Required action:
Your task is to repeat exactly the lines below between the line holding "98 257 47.09" and the line holding "427 208 52.06", inclusive, and only those.

[Scene geometry reasoning data]
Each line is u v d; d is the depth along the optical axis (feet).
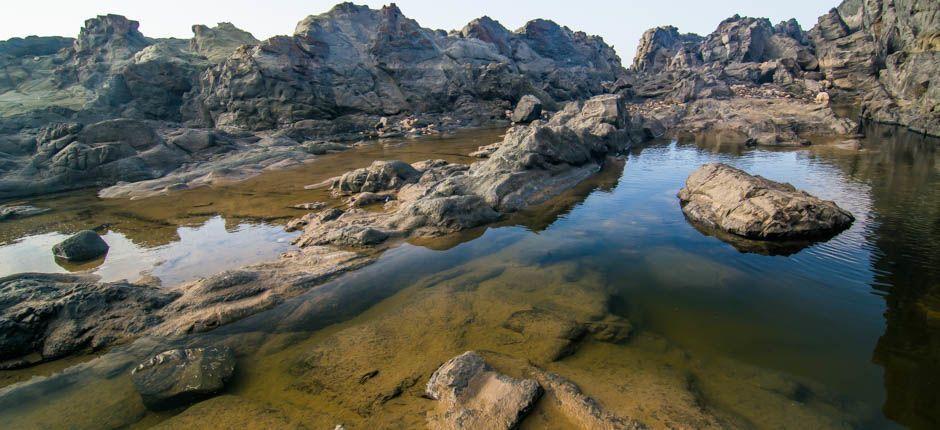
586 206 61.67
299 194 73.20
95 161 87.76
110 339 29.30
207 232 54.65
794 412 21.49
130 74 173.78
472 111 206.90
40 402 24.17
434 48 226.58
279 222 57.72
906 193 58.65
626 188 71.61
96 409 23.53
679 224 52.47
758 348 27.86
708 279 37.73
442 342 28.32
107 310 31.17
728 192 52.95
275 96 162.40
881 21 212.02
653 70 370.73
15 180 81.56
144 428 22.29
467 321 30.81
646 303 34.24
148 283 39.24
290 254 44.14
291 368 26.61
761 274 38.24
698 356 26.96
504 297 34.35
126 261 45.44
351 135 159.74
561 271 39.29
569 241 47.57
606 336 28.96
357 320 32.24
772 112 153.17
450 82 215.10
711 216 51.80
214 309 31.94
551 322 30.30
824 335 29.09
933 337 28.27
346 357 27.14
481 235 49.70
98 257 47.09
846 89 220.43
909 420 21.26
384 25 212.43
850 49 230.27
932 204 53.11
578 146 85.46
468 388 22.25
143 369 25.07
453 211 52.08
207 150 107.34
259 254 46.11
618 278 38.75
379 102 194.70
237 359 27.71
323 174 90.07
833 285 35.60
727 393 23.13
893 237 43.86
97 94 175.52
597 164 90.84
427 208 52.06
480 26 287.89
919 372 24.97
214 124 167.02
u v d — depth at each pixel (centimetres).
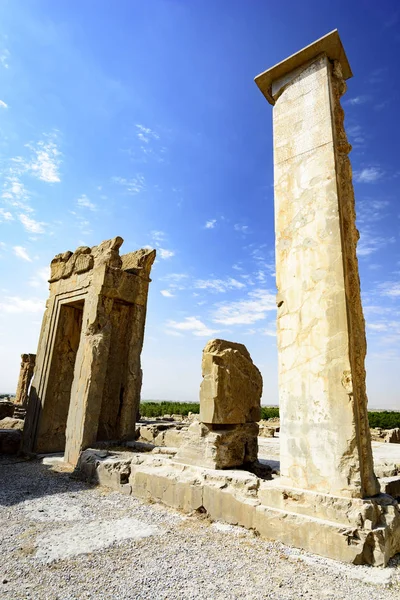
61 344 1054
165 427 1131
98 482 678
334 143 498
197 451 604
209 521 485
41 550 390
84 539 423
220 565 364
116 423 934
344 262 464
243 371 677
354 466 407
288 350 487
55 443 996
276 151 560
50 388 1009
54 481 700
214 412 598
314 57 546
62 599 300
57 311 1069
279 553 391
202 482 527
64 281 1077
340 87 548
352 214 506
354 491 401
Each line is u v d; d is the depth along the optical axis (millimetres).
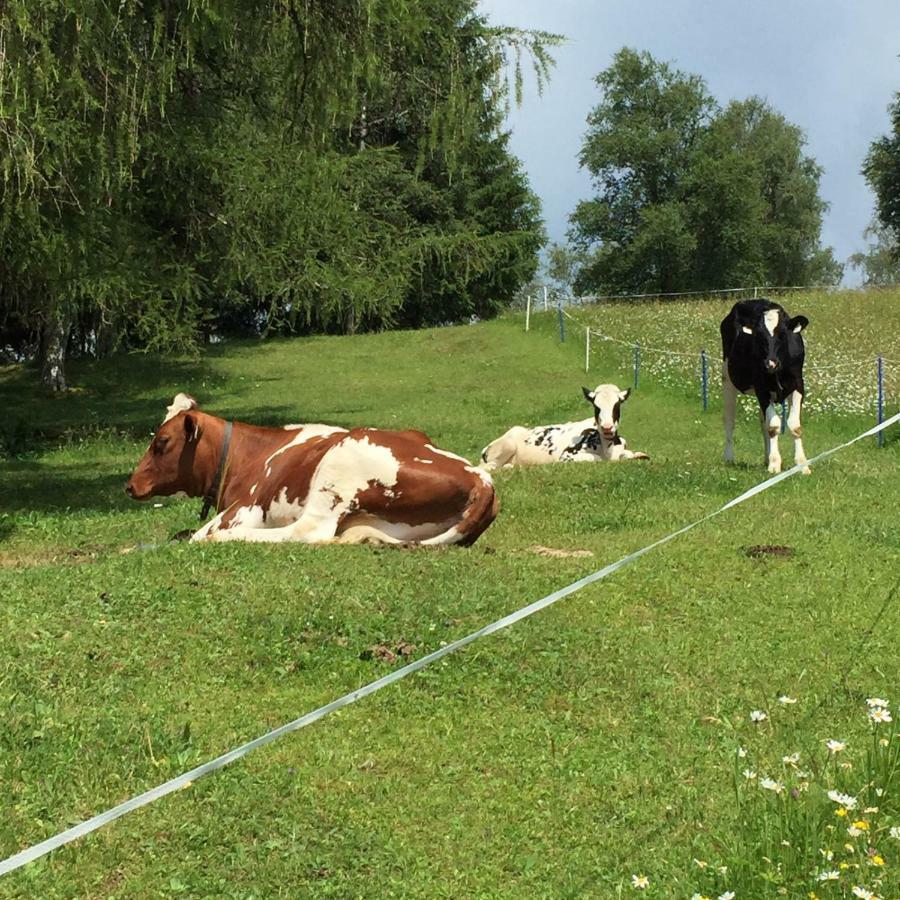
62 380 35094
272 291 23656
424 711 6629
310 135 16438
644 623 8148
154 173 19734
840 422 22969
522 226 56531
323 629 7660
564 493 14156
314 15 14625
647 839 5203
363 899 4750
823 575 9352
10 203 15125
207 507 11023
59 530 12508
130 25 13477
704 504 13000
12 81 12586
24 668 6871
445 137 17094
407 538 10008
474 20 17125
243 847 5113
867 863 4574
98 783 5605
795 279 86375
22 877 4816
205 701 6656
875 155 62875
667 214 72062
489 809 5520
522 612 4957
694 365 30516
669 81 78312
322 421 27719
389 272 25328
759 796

Written solution:
98 257 47.09
846 89 220.43
909 420 21.26
384 25 212.43
850 49 230.27
932 204 53.11
578 146 85.46
468 388 22.25
143 369 25.07
453 211 52.08
207 150 107.34
259 254 46.11
618 278 38.75
379 102 194.70
237 359 27.71
323 174 90.07
833 285 35.60
727 393 23.13
893 237 43.86
97 94 175.52
597 164 90.84
427 208 52.06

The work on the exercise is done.